The British government will “almost certainly” do more in the coming months to help the economy recover from a downturn, British Chancellor of the Exchequer Alistair Darling said in an interview published yesterday.
His remarks came after he unveiled a £20 billion (US$31 billion) economic stimulus plan last Monday in a bid to reignite consumer spending and combat looming recession.
A poll released yesterday, meanwhile, showed that Britons regarded the government’s economic team as more capable with the economy than that of the main opposition party, though the former’s support level had deteriorated significantly.
“You’d be very foolish indeed to say: ‘Well that’s job done,’” Darling told the Observer weekly newspaper. “You know this is something that needs constant attention. We’ve got the budget next year, we’ve got the pre-budget in 12 months’ time, the budget after that.”
“I put more money into the reserve on Monday precisely because I know that we’re almost certainly going to be doing additional things. The people expect you to do that,” he said.
Official data released on Wednesday showed that Britain’s economy shrank 0.5 percent in the three months to September, the first quarterly contraction since 1992 and the largest drop since 1990.
Darling also told the newspaper that ministers would announce new plans next week to force Britain’s banks, several of which were bailed out by the government in October, to treat their customers fairly.
Separately, German Finance Minister Peer Steinbrueck defended Berlin’s refusal to back a proposed multi-billion-euro economic stimulus plan, dismissing it as “ineffective populist measures.”
Germany does not have to go along with the idea of spending more to ease the economic crisis just because other countries are doing so, Steinbrueck told the weekly newsmagazine Der Spiegel.
“We can ease [the effects of the crisis] in a targeted way.

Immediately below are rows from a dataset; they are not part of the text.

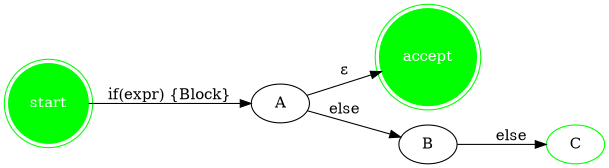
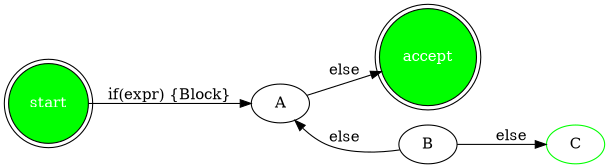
  digraph {
    rankdir=LR
    node [color=green fillcolor=white fontcolor=black shape=ellipse style=filled]
-   start [fillcolor=green fontcolor=white shape=doublecircle]
+   start [color=black fillcolor=green fontcolor=white shape=doublecircle]
    A [color=black]
-   accept [fillcolor=green fontcolor=white shape=doublecircle]
+   accept [color=black fillcolor=green fontcolor=white shape=doublecircle]
    B [color=black]
    C
    start -> A [label="if(expr) {Block}"]
-   A -> accept [label="ε"]
-   A -> B [label=else]
+   A -> accept [label=else]
+   B -> A [label=else]
    B -> C [label=else]
  }
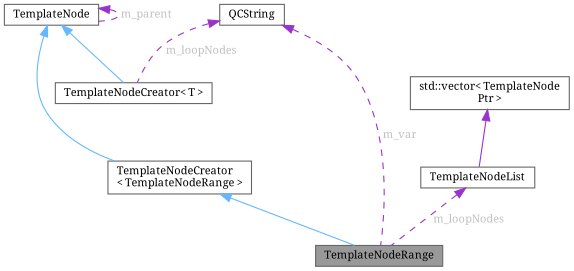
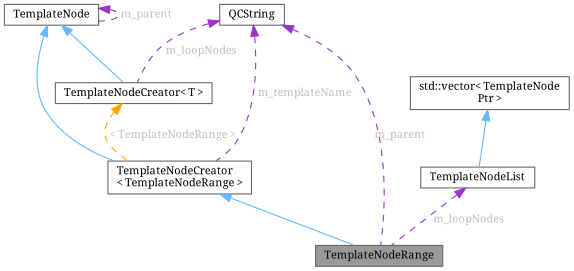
  digraph {
    fontname="Noto Serif"
    node [color=gray40 fillcolor=white fontname="Noto Serif" fontsize=10 shape=box style=filled]
    edge [color=darkorchid3 dir=back fontname="Noto Serif" fontsize=10 labelfontname=Helvetica labelfontsize=10 style=dashed fontcolor=grey]
    n1 [fillcolor=grey60 fontcolor=black height=0.2 label=TemplateNodeRange width=0.4]
    n2 [height=0.2 label="TemplateNodeCreator\l\< TemplateNodeRange \>" width=0.4]
    n3 [height=0.2 label=TemplateNode width=0.4]
    n4 [height=0.2 label="TemplateNodeCreator\< T \>" width=0.4]
    n5 [height=0.2 label=QCString width=0.4]
    n6 [height=0.2 label=TemplateNodeList width=0.4]
    n7 [height=0.2 label="std::vector\< TemplateNode\lPtr \>" width=0.4]
    n2 -> n1 [color=steelblue1 style=solid fontcolor=""]
    n3 -> n2 [color=steelblue1 style=solid fontcolor=""]
    n3 -> n3 [label=" m_parent"]
    n3 -> n4 [color=steelblue1 style=solid fontcolor=""]
-   n5 -> n1 [label=" m_var"]
+   n4 -> n2 [color=orange label=" \< TemplateNodeRange \>"]
+   n5 -> n1 [label=" m_parent"]
+   n5 -> n2 [label=" m_templateName"]
    n5 -> n4 [label=" m_loopNodes"]
    n6 -> n1 [label=" m_loopNodes"]
-   n7 -> n6 [style=solid fontcolor=""]
+   n7 -> n6 [color=steelblue1 style=solid fontcolor=""]
  }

But we are not all powerful,” he said, adding that he rejected “the argument that ‘a lot of help helps a lot.’”
German Chancellor Angela Merkel last week was cool to the idea pushed by French President Nicolas Sarkozy to contribute to a proposed 200 billion euro (US$254 billion) European stimulus plan drafted by Brussels.
“The Germans do not have to accept a European proposal where we do not understand what could be the economic impact,” the Social Democrat minister said.